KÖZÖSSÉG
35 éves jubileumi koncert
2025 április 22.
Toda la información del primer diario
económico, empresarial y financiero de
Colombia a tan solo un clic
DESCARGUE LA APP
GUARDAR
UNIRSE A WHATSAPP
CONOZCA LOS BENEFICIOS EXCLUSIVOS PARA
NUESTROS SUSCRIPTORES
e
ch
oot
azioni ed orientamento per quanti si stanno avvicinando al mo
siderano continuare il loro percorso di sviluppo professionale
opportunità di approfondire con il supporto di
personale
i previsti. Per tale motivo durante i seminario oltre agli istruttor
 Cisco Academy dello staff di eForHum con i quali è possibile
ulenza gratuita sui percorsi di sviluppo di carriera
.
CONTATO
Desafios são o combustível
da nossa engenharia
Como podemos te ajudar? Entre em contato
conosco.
★ ★ ★ ★ ★ ★ ★
**What you need to do**
Rewrite all the lines of the material with "WHATSAPP" swapped for "TELEGRAM", changing nothing else.

**Output for this task**
KÖZÖSSÉG
35 éves jubileumi koncert
2025 április 22.
Toda la información del primer diario
económico, empresarial y financiero de
Colombia a tan solo un clic
DESCARGUE LA APP
GUARDAR
UNIRSE A TELEGRAM
CONOZCA LOS BENEFICIOS EXCLUSIVOS PARA
NUESTROS SUSCRIPTORES
e
ch
oot
azioni ed orientamento per quanti si stanno avvicinando al mo
siderano continuare il loro percorso di sviluppo professionale
opportunità di approfondire con il supporto di
personale
i previsti. Per tale motivo durante i seminario oltre agli istruttor
 Cisco Academy dello staff di eForHum con i quali è possibile
ulenza gratuita sui percorsi di sviluppo di carriera
.
CONTATO
Desafios são o combustível
da nossa engenharia
Como podemos te ajudar? Entre em contato
conosco.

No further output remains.